____ DATA FOR THIS EXERCISE

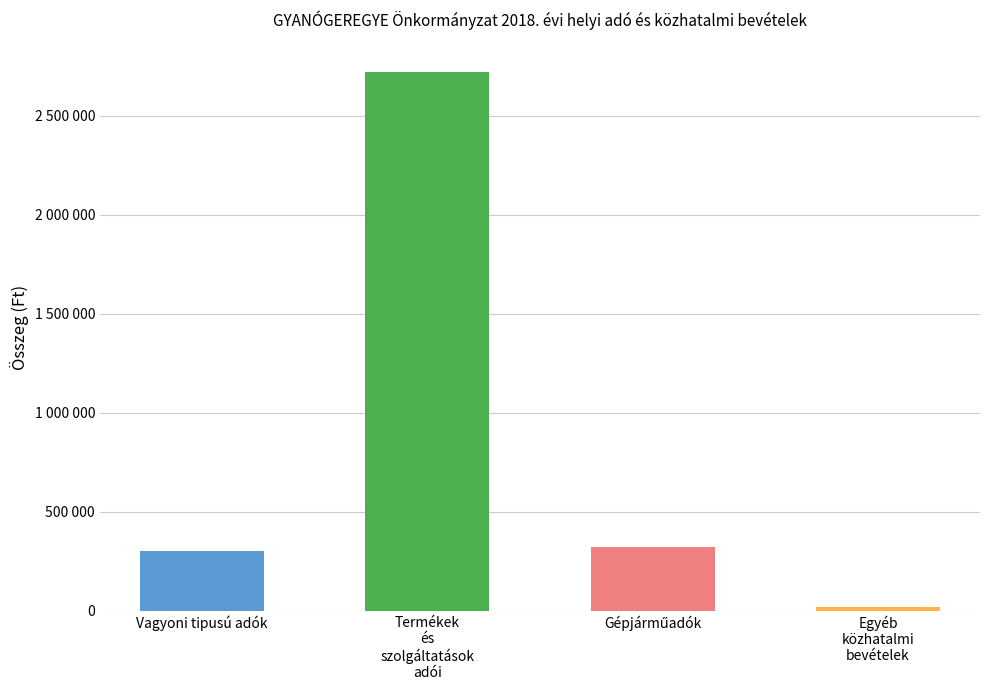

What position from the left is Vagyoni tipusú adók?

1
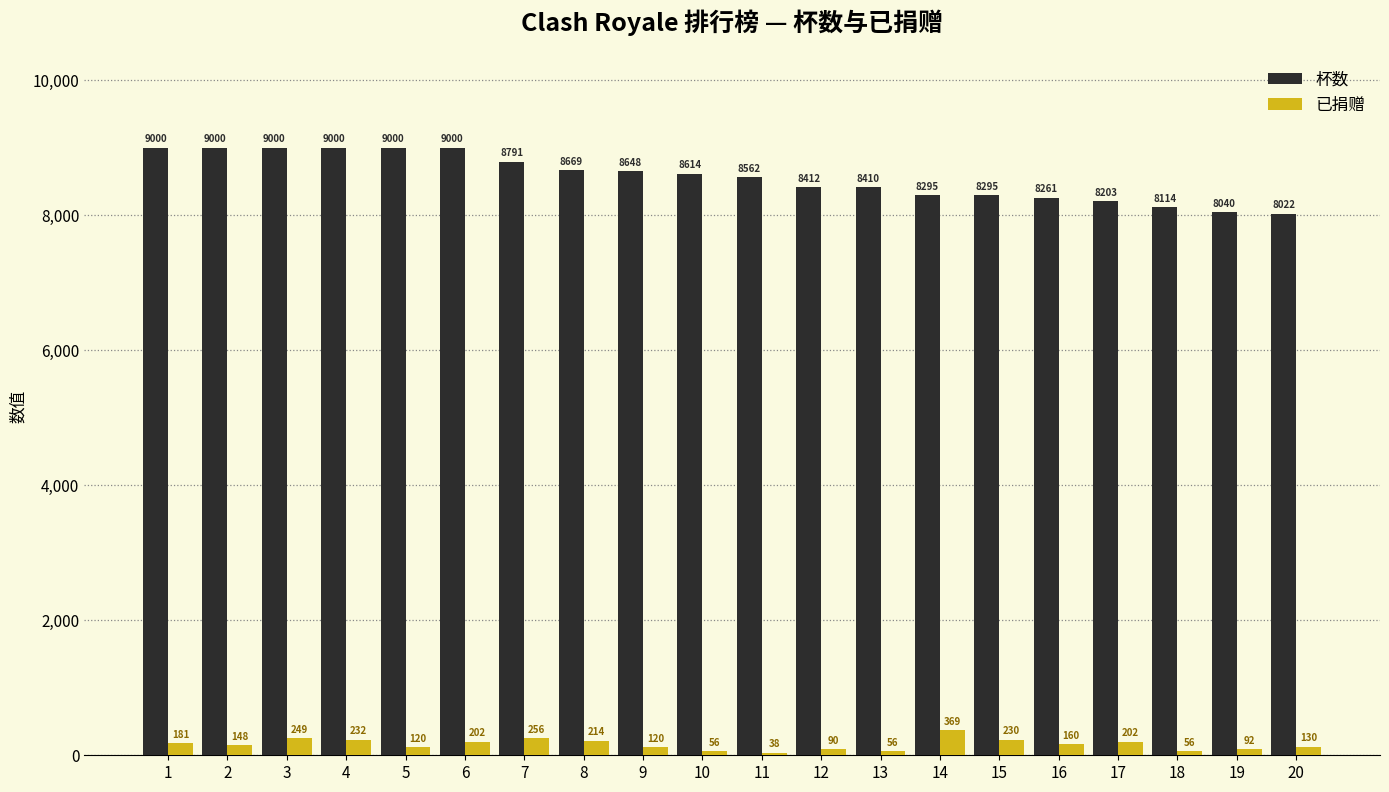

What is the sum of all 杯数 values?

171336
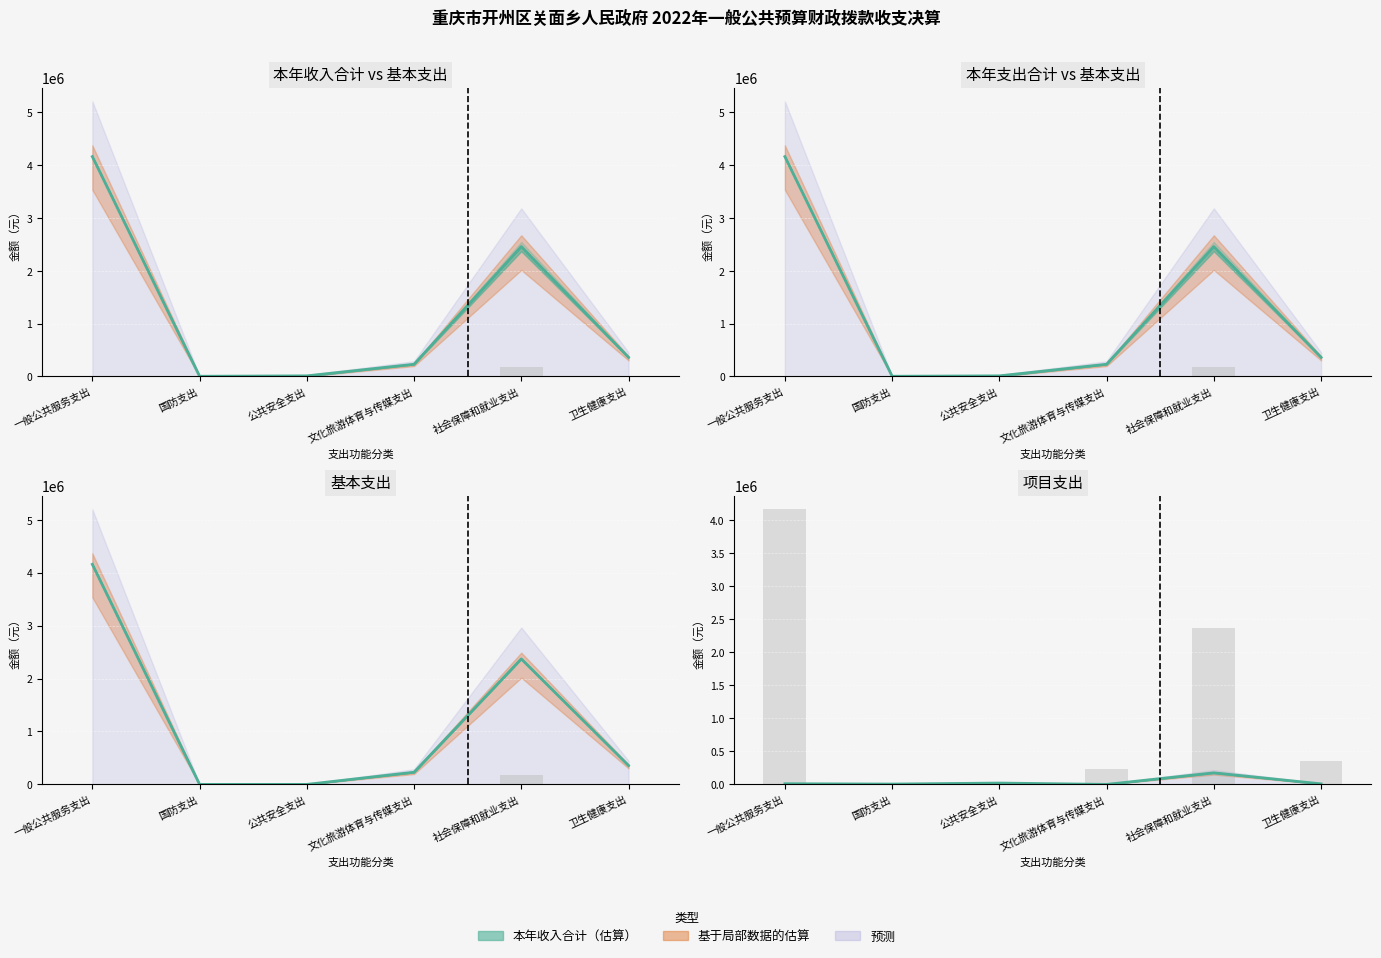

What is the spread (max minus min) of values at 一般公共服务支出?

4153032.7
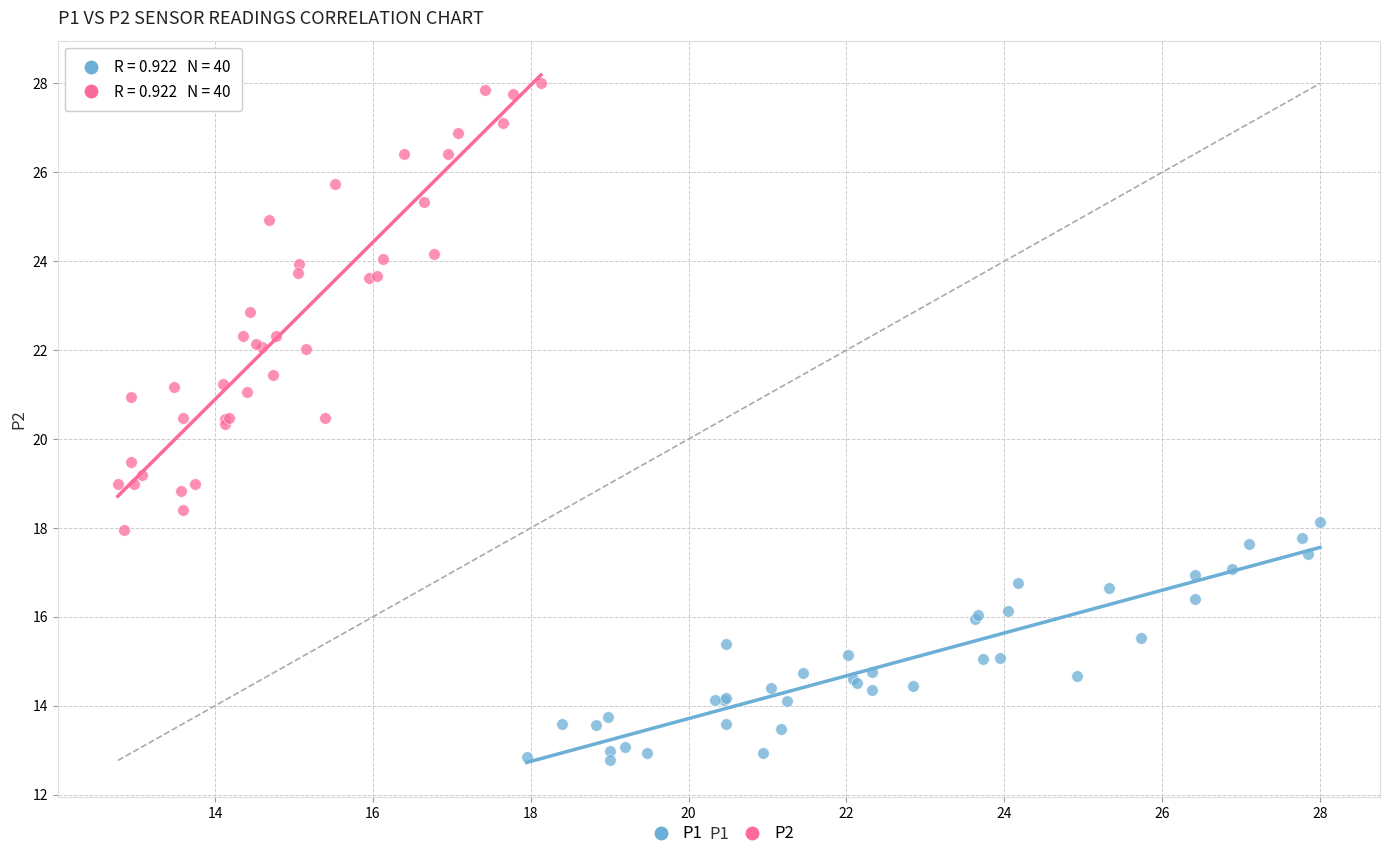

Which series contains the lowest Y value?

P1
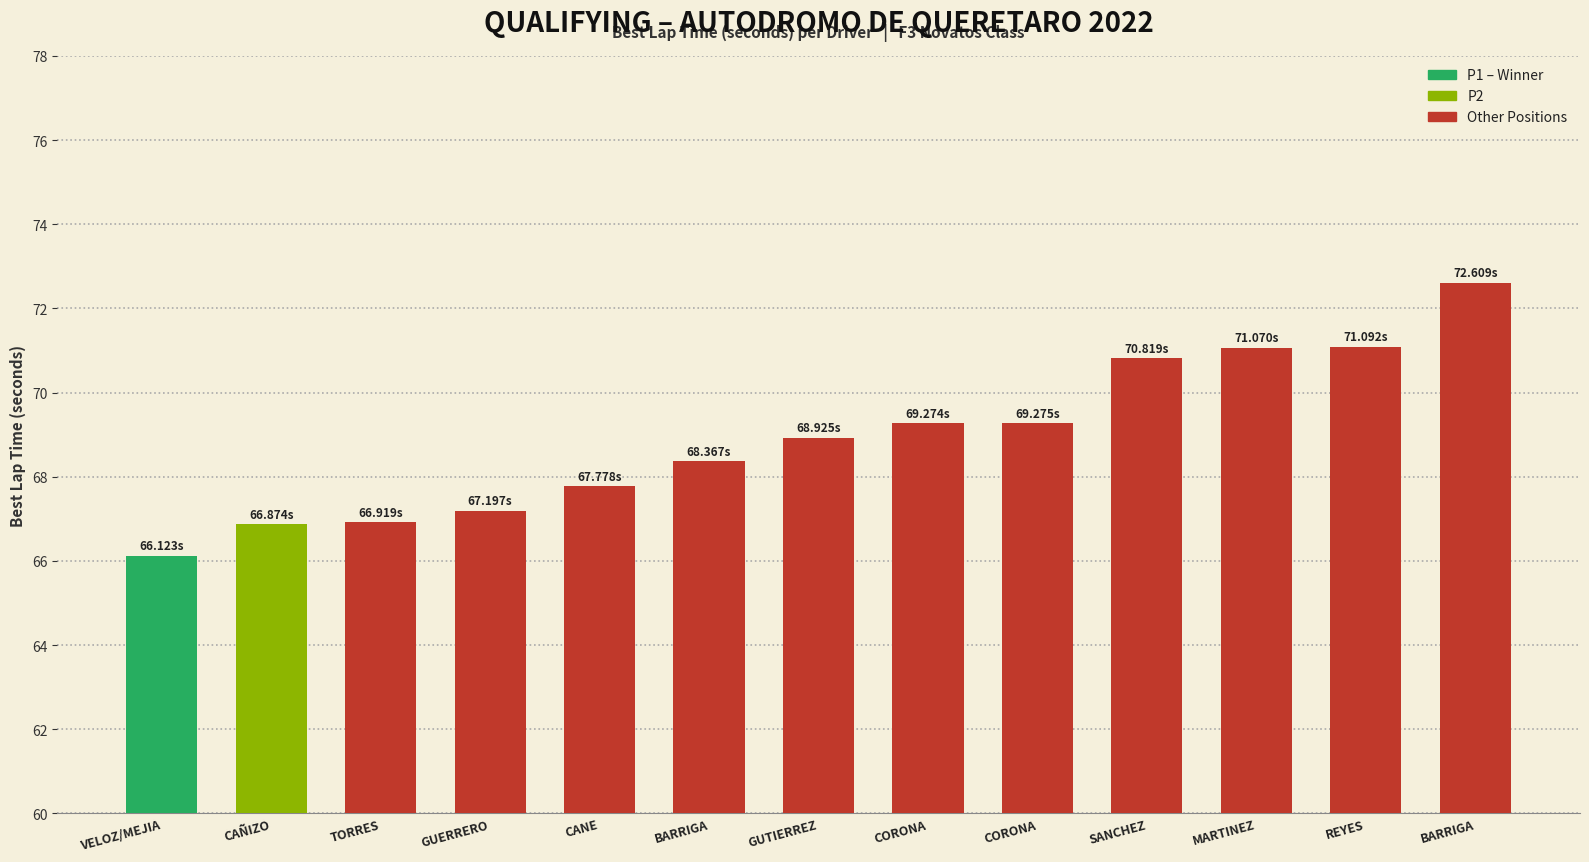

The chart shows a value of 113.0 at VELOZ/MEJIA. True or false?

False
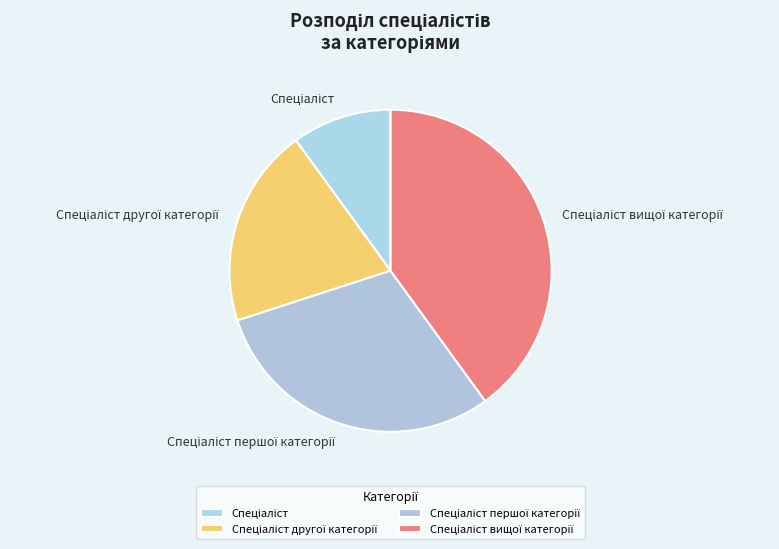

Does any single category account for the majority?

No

________

Locate each line above that contains the string "Which" and copy it out in full. Case counts when matching.

Which series contains the lowest Y value?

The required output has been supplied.